▶ **What is asked**
Which lines in the listing below contain the word "barcode"? Gather every such line and copy each one out in full.

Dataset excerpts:
+-------+
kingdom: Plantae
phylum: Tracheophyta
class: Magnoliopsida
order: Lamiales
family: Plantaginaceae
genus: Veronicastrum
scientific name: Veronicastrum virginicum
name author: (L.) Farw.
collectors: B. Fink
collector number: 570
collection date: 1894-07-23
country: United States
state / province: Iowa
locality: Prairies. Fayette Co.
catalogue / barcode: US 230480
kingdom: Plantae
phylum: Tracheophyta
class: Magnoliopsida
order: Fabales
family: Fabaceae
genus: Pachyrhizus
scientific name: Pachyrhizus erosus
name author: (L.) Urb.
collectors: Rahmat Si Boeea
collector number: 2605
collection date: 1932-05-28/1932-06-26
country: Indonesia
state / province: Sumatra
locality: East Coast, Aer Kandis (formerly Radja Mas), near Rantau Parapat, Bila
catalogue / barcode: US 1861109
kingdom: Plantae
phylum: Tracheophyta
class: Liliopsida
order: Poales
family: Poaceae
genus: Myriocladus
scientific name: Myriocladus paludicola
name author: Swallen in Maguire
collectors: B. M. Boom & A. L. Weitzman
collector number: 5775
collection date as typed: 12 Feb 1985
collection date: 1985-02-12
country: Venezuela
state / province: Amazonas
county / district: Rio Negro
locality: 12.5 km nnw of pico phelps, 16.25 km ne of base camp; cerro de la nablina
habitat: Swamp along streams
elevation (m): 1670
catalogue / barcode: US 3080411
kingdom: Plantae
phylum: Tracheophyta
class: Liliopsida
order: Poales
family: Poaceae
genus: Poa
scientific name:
+-------+
▶ **Written answer**
catalogue / barcode: US 230480
catalogue / barcode: US 1861109
catalogue / barcode: US 3080411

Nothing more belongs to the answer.